The magic of markets

This is Joseph

Dean Dad on buying shares in students:
Of course, Salerno elides entirely issues of equity and inclusion.  For example, nationally, white students graduate at higher rates than African-American or Latino students.  Should the market respond accordingly?  High-income students graduate at higher rates than low-income students.  Should the market respond accordingly?  Assuming that investors act to maximize returns, we should expect to see the student body get much smaller, richer, and whiter than it is now.  The market has spoken!  
 This is just one of the many reasons that this approach is a bad idea.  Markets do poorly when they are being used to provide public goods and the issues with higher education are not exclusively a lack of economic incentives.

Nor does this even touch on how you would police such an agreement.  How do you make sure that a student who doesn't succeed (but owes a percentage of income for life) doesn't hide out in a cash business?  Or leaves the country?

The idea doesn't seem great once the practical pieces get thought about.

1 comment:

  1. Not to mention that this scheme is just a modernized variant of indentured servitude.
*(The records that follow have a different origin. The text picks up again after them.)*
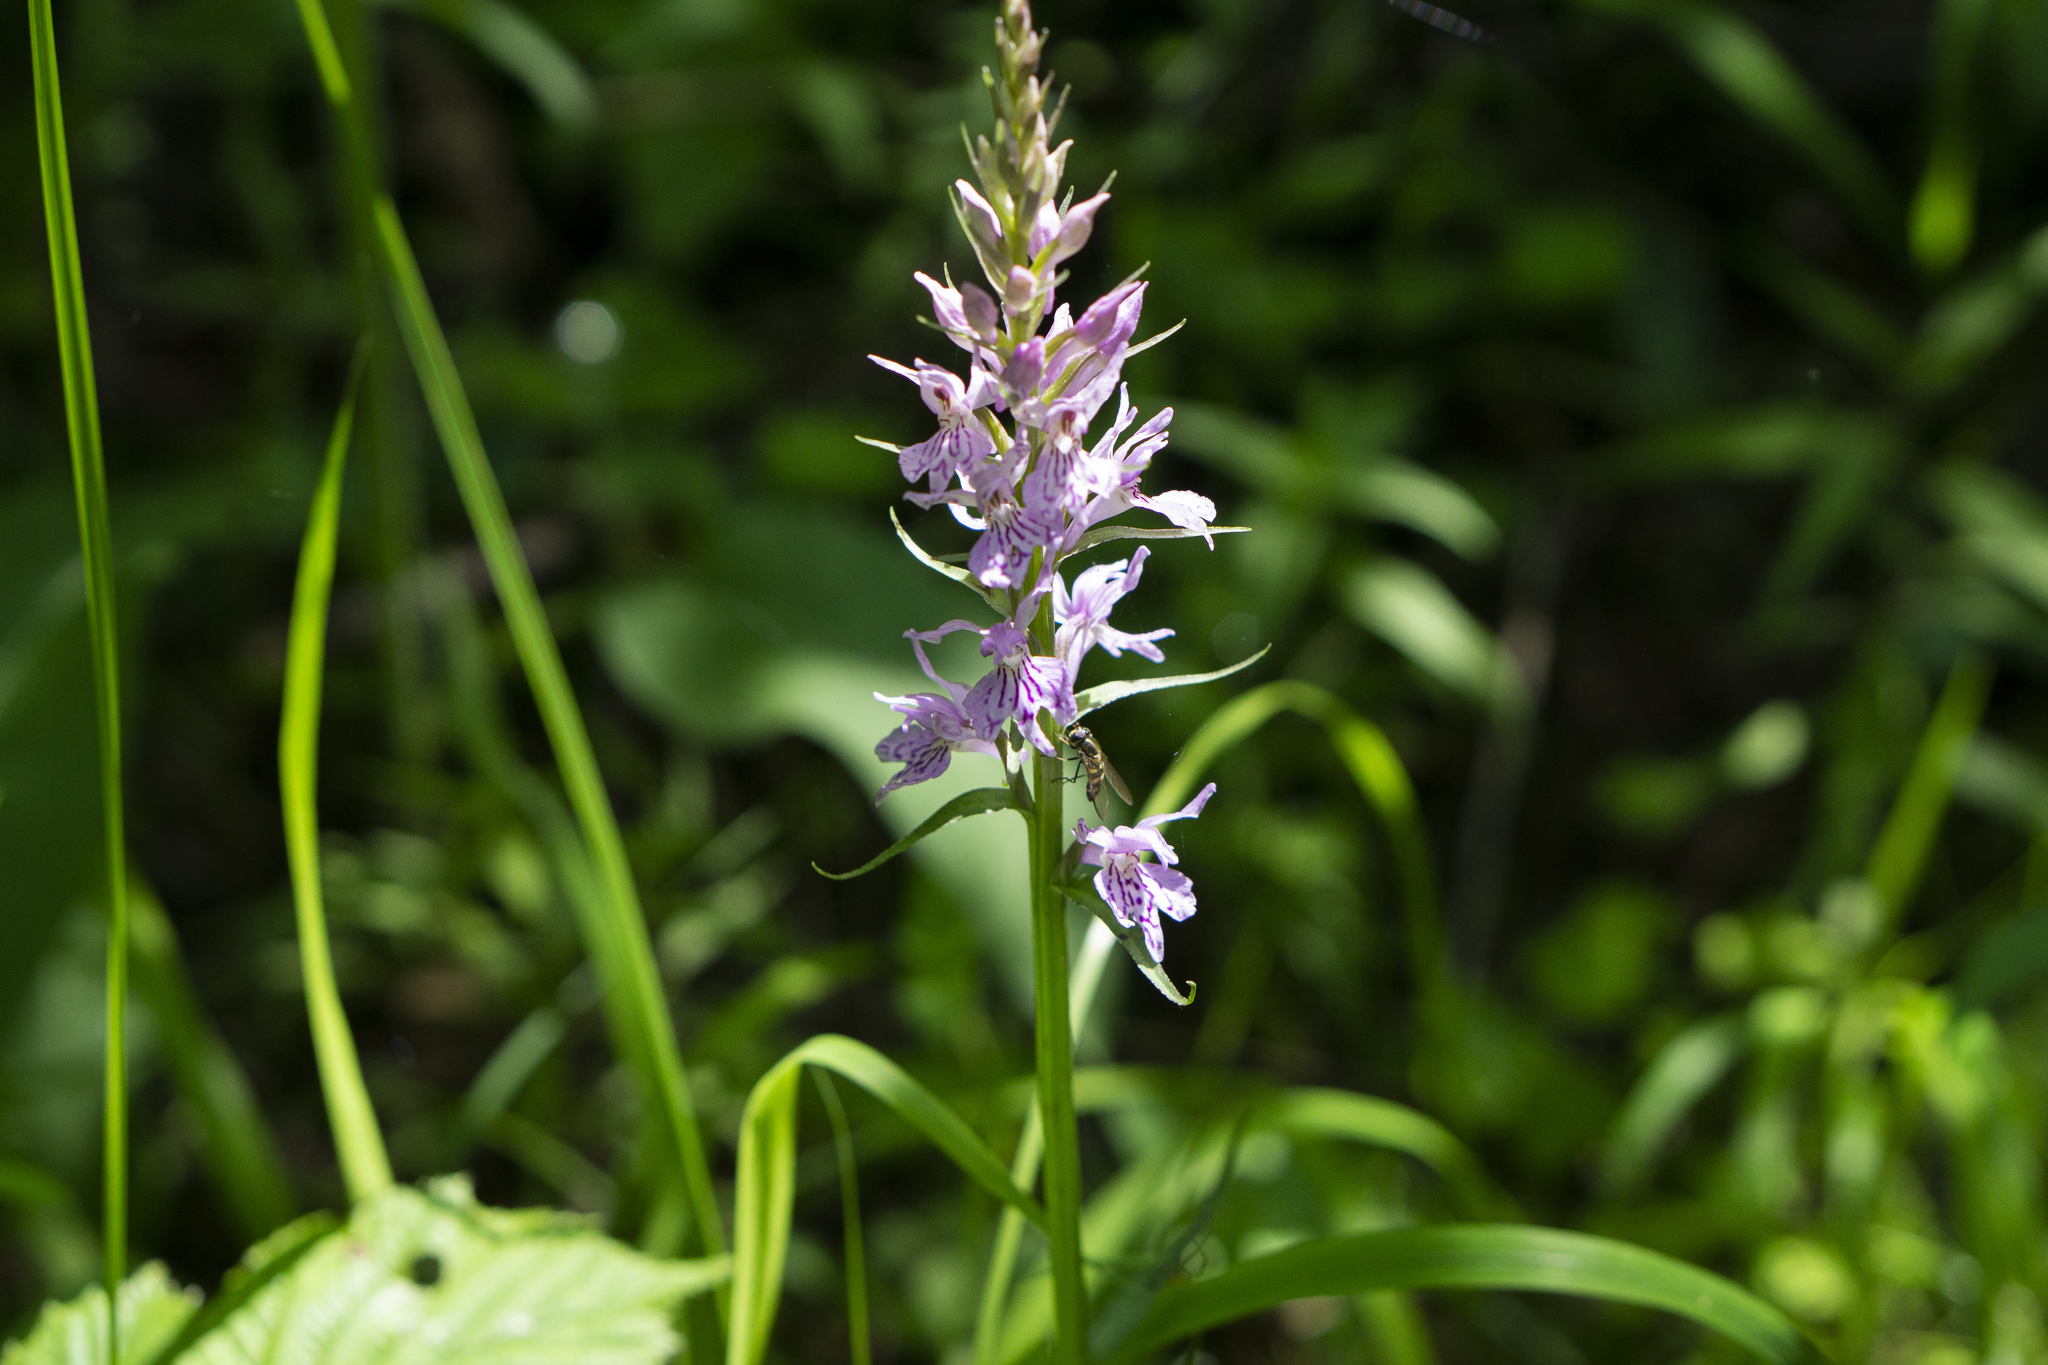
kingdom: Plantae
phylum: Tracheophyta
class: Liliopsida
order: Asparagales
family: Orchidaceae
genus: Dactylorhiza
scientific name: Dactylorhiza maculata
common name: Heath spotted-orchid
Of course, you could say that this is also true of the current educational loan system.

    We shouldn't be looking for ways to make educational debt easier to repay. We should be eradicating educational debt altogether. A college education ought to be available at little or no cost to all students, as it was only a few decades ago, when tuition was low enough to pay for with a summer job and scholarships were the dominant form of financial aid.

    It is the collective responsibility of the older generations to educate their offspring! It's time to live up to that.